Work instructions | Please copy, exactly as they appear below, the lines from the one containing "bottle: none [86,625,148,763]" through the one containing "book stack: none".

Source data |
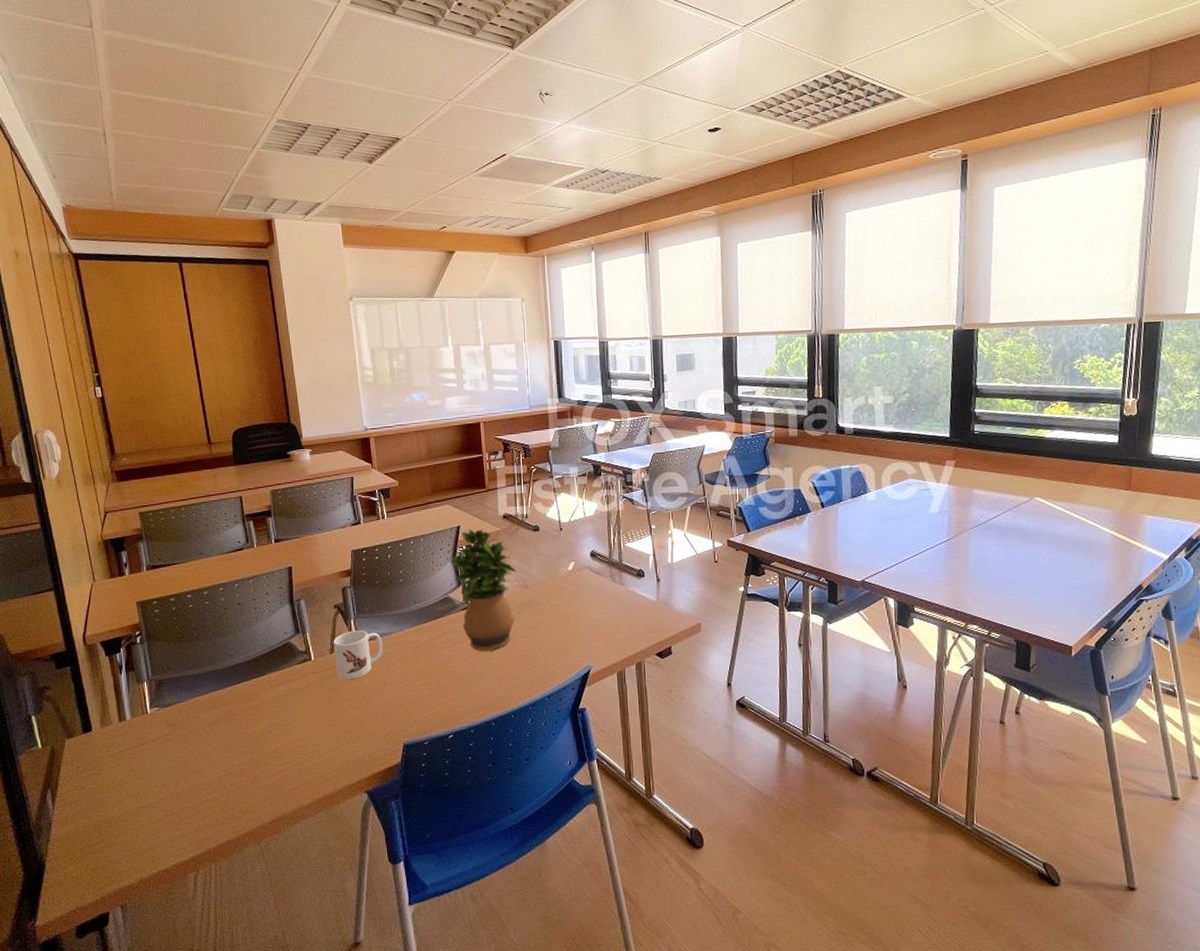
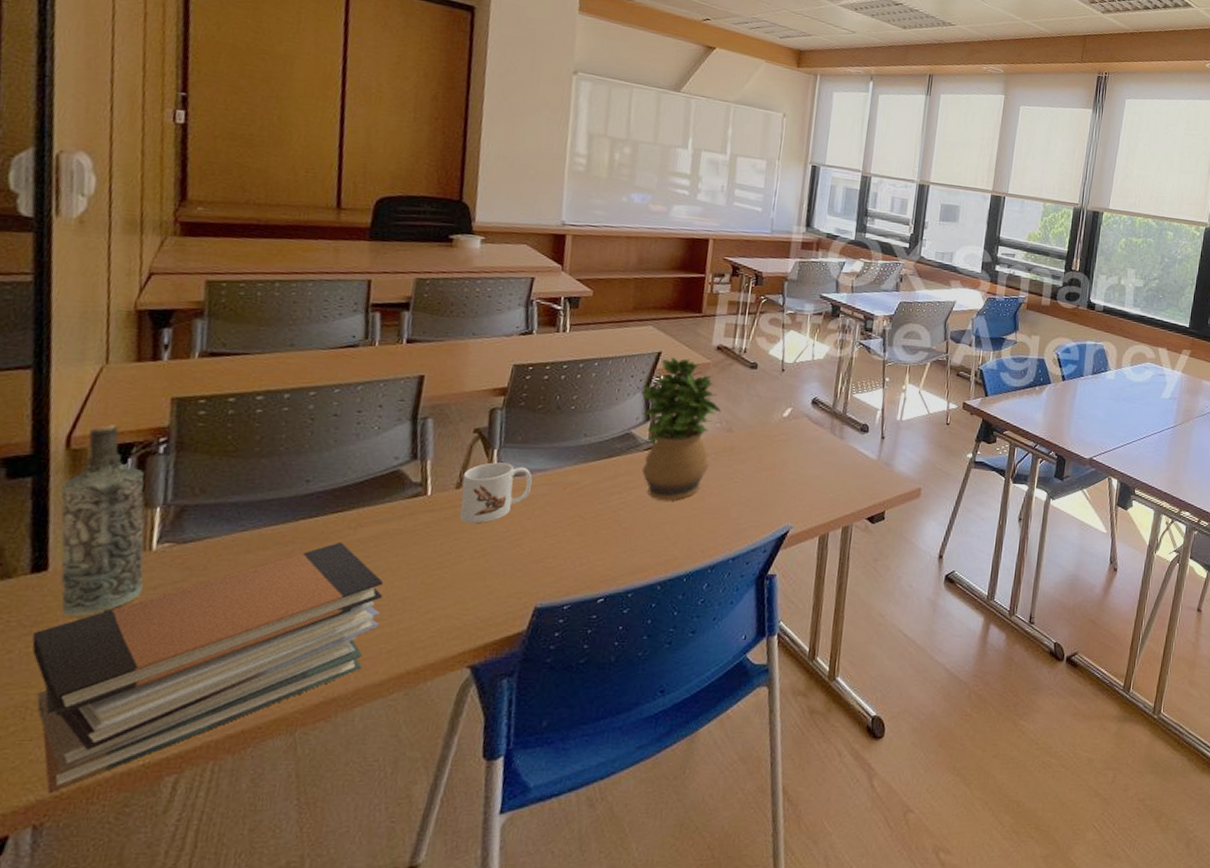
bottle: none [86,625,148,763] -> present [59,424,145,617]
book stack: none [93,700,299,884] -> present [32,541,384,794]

...

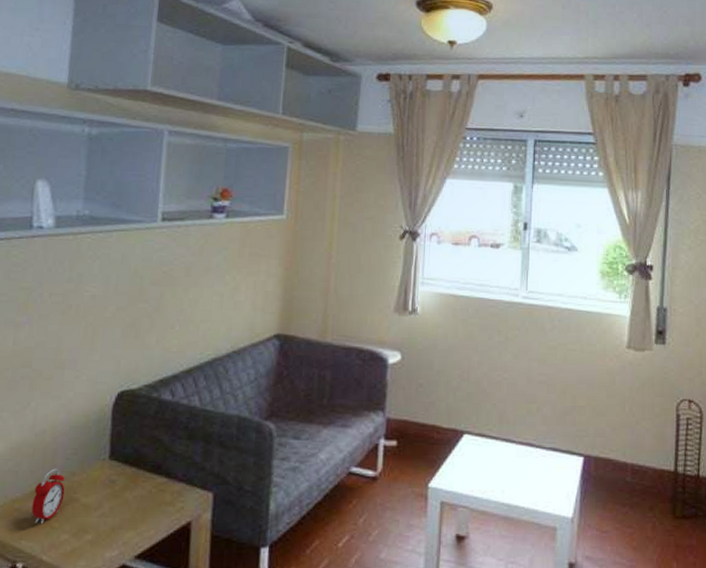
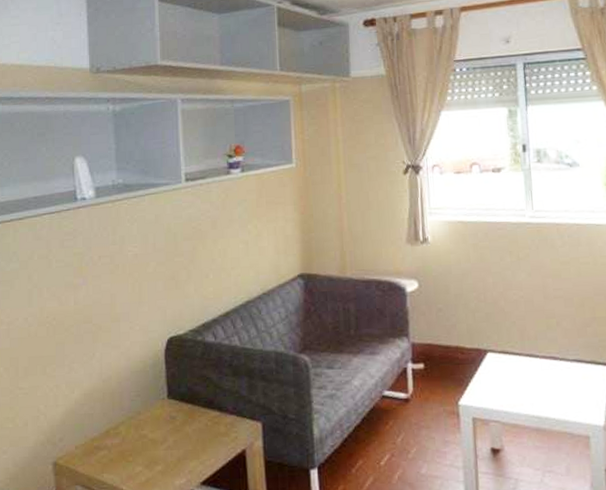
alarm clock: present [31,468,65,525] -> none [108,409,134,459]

--

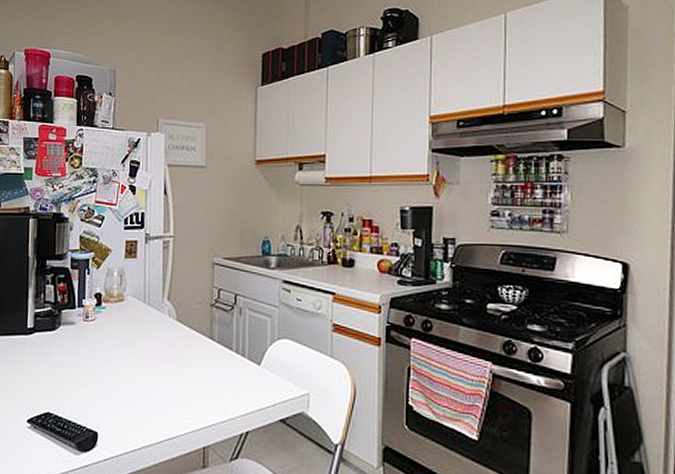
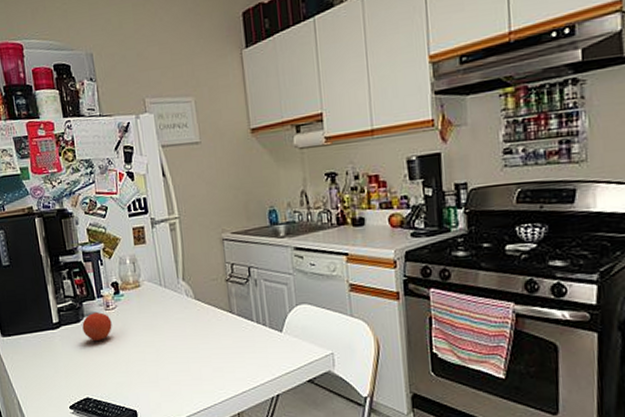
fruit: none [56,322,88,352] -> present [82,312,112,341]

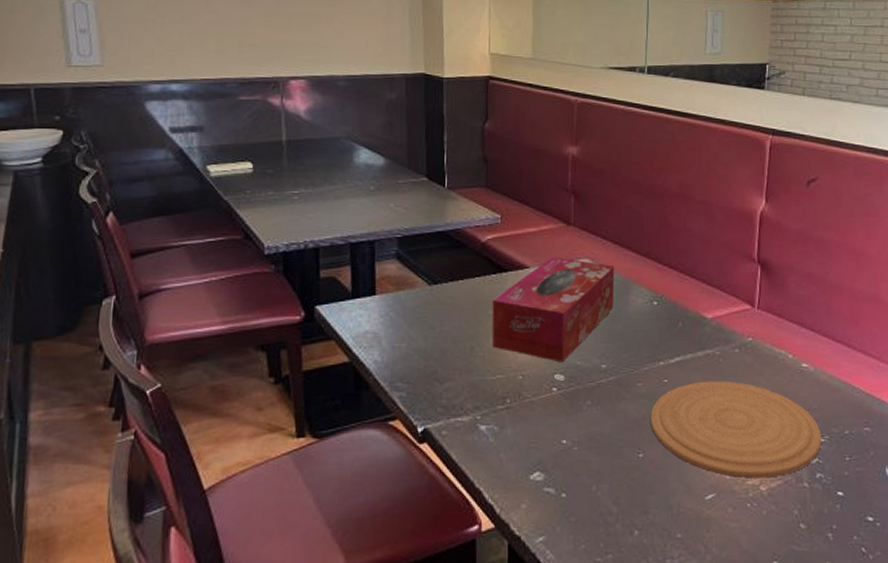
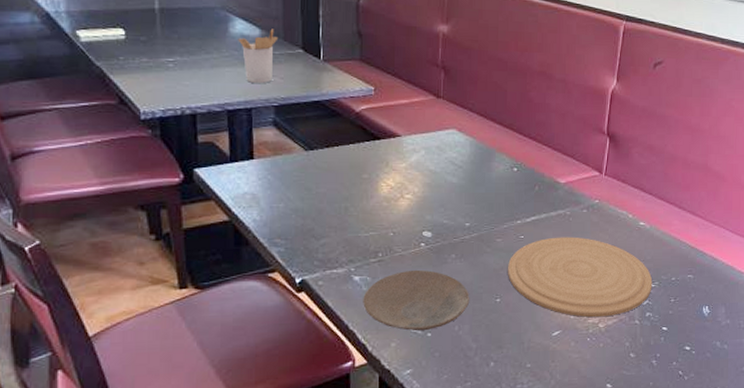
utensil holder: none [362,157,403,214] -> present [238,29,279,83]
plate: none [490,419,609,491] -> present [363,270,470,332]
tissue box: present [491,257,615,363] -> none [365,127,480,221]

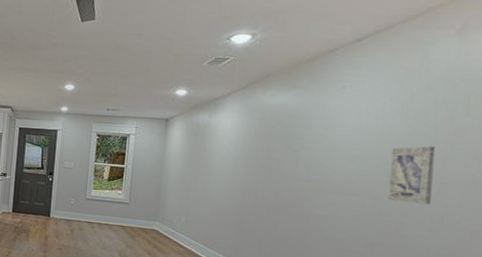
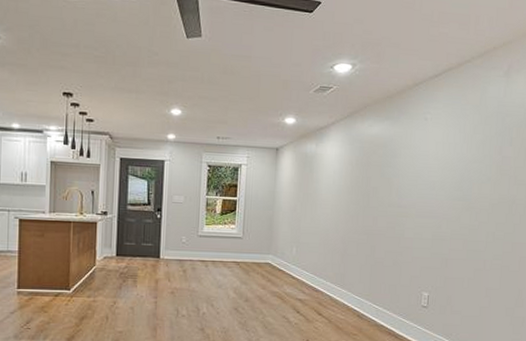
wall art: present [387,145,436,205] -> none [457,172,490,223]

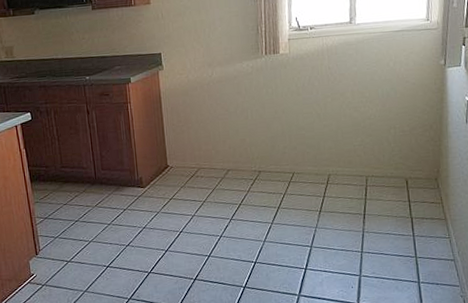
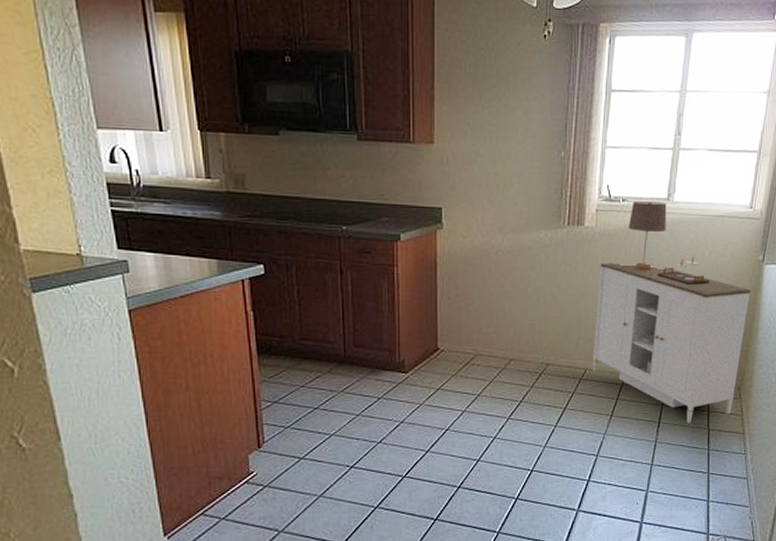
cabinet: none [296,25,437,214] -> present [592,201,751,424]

Response box |
bottle: none [86,625,148,763] -> present [59,424,145,617]
book stack: none [93,700,299,884] -> present [32,541,384,794]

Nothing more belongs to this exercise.